I have a log that is really huge. (millions of rows)
LogTable
-------
ID
DATE
BASEURL
QUERYSTRING
USER
REFERRER
USERAGENT
SERVER
I want to slim this table down by normalizing the data. (slim the size)
I know! I know! A log should be a super-fast insert. On the other hand, the log table is so huge, the maintenance plan is getting ugly. So I'm only concerned with highly repetitive columns like BASEURL, USER, SERVER, and USERAGENT.
Now, I know logging must still be fast, so I don't want to do string comparisons, which leads to my question:
Can I rely on storing
binary_checksum(COLUMN_VALUE)
in the LogTable, and keep a mapping of COLUMN_VALUE to its checksum in a separate table?
In my application, I would keep a cache of the mappings so I wouldn't need to go back to the database server for every request. (Only if I have a new checksum value, I'd need to insert into the Mapping table.)

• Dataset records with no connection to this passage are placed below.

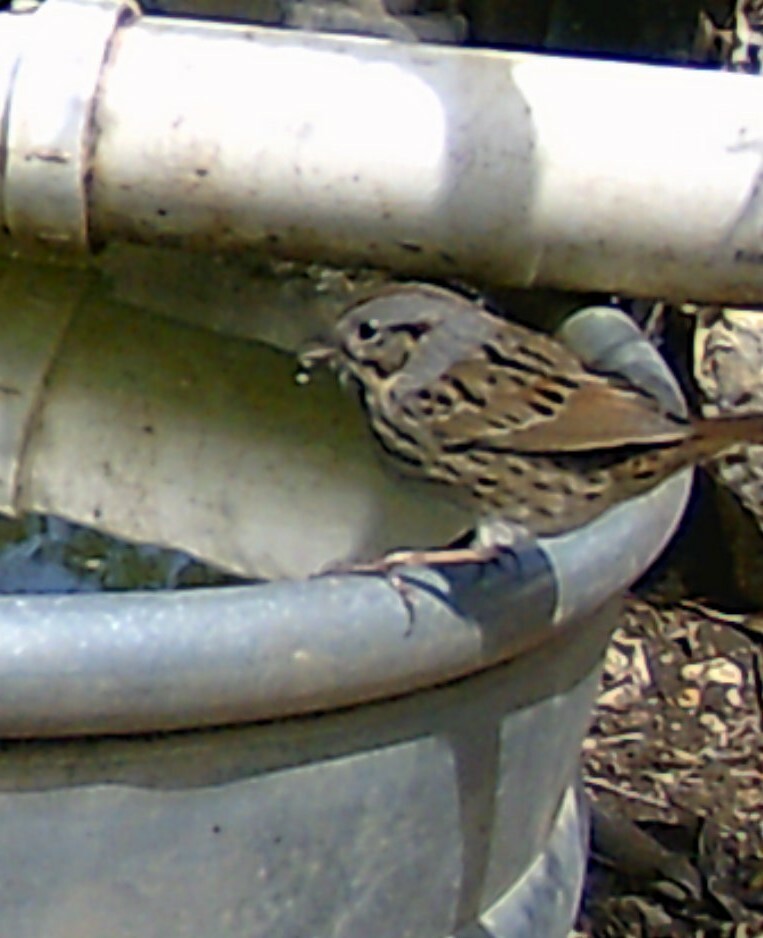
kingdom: Animalia
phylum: Chordata
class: Aves
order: Passeriformes
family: Passerellidae
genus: Melospiza
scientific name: Melospiza lincolnii
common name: Lincoln's sparrow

The main goal is to be able to run some simple analytical queries on the table, as well as extract the data without completely grinding the database (and my application) to a halt.
Here's a simple query, for example:
select
count(1)
, [user] /* This is a checksum value, which I can lookup in my cache */
from
LogTable
where date between @from and @to
group by [user]
What do you think? Is this checksum approach ok?
Edit:
- All my columns are varchar(2000) or less.
- I would assume it also allows me to index the data faster? (I would index an offline/transformational copy)